(EXERCISE TEXT Opens)

Just like manifestoes and vision documents, user stories are an integral part of product development. Good user stories are the key to driving efficient planning and delivery, team engagement, and customer satisfaction. Vague user stories often indicate that the team will struggle to complete tasks further down the line—something I have witnessed often in my role as a product manager.

My involvement in successful startups—and some that have failed—has shown me firsthand the importance of taking the time to craft quality user stories. This guide will help you and your team master each element and write quality user stories time and time again.

What Is a User Story?

A user story is a small increment of the product represented in terms of the value it will offer to the end user. A group of user stories creates an epic, and a single product can comprise multiple epics. A user story can be broken down further into tasks that more accurately reflect the work and outline how the story will be completed. User stories generally employ the formula User – Functionality – Benefit, which can be applied effectively to most industries and businesses.

A large circle filled with small circles, each filled with smaller circles, representing the relationship between tasks, user stories, and epics.

Typically, the product manager is responsible for writing user stories, but occasionally this may fall to the product owner, Scrum master, or engineering manager. Ideally, every user story will be reviewed by the person, or people, who will undertake the work.

What Are the Benefits of a Good User Story?

A good user story has several benefits for the team and product:

  • Defining the “who” and writing from the user’s perspective ensures that focus is maintained on the customer, rather than on what the team wants or prefers.
  • Defining the “what” clarifies the criteria for the person completing the task, known as the doer. Anything that’s not in the story can be considered out of scope.
  • Defining the “why” motivates the doer by helping them understand the impact the deliverable will have on the user’s life.
  • Defining user value can help identify a less-beneficial feature before work on it begins—and resources are potentially wasted.

What Does a Good User Story Look Like?

If, for example, you are building a house for your customer, one of your stories would be about creating the enclosing walls. A bad user story might say “I need walls”—identifying the “what” but nothing more. A better one would be: “As a homeowner, I want my house to have enclosing walls to keep out the elements, and so the roof doesn’t fall on my head.” I believe, though, that if a user story is truly fulfilling its purpose, it should clearly and concisely answer all of the following questions:

  • Who is the user?

(EXERCISE TEXT Closes)

§ PROBLEM SET
(1) In the passage on user stories, what formula do user stories generally employ?
(2) Reproduce the passage on user stories word for word, from "Typically, the product" to "Good User Story?".

(GIVEN INFORMATION Opens)

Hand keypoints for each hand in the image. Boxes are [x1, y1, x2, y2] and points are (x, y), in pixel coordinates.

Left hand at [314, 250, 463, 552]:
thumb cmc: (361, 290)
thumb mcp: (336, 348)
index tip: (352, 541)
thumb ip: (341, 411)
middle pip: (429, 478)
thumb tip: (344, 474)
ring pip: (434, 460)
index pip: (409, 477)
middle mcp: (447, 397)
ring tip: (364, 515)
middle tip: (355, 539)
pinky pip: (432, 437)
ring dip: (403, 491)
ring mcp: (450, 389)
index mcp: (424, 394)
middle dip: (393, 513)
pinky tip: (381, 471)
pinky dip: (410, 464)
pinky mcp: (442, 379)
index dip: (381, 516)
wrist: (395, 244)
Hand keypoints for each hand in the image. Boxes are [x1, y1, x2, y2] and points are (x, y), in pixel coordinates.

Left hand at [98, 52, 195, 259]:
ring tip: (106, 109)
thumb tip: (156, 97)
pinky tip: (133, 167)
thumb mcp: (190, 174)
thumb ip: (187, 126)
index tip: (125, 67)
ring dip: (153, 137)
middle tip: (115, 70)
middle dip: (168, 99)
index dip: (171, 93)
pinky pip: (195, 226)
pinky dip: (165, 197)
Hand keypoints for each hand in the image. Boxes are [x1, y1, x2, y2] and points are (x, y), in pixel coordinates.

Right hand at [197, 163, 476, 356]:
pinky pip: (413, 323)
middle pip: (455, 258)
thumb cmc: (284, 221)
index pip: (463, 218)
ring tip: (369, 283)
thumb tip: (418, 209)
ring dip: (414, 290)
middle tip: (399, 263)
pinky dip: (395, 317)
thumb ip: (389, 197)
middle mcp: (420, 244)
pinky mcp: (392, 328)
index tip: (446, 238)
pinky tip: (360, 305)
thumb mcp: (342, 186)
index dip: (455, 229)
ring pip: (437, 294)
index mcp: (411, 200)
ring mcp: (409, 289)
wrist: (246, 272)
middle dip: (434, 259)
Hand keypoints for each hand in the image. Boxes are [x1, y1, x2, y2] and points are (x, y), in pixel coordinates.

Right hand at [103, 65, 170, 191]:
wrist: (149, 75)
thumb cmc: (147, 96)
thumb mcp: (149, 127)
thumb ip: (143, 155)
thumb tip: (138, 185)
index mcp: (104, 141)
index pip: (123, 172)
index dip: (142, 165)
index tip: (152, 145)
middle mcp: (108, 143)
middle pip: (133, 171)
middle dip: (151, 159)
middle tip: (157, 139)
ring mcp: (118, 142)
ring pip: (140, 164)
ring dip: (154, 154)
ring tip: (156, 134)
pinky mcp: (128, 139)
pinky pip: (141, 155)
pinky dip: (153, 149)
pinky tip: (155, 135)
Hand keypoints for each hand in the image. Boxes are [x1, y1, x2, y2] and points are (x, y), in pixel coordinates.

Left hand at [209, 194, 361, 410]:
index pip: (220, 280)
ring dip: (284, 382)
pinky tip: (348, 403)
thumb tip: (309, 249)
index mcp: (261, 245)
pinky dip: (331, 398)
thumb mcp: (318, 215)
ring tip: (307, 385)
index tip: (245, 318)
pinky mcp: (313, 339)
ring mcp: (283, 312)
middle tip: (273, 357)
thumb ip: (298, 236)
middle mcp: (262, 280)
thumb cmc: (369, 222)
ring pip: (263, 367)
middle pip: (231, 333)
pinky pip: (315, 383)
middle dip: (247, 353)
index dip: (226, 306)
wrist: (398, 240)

(GIVEN INFORMATION Closes)

§ SOLUTIONS PER TASK
(1) User – Functionality – Benefit

(2)
Typically, the product manager is responsible for writing user stories, but occasionally this may fall to the product owner, Scrum master, or engineering manager. Ideally, every user story will be reviewed by the person, or people, who will undertake the work.

What Are the Benefits of a Good User Story?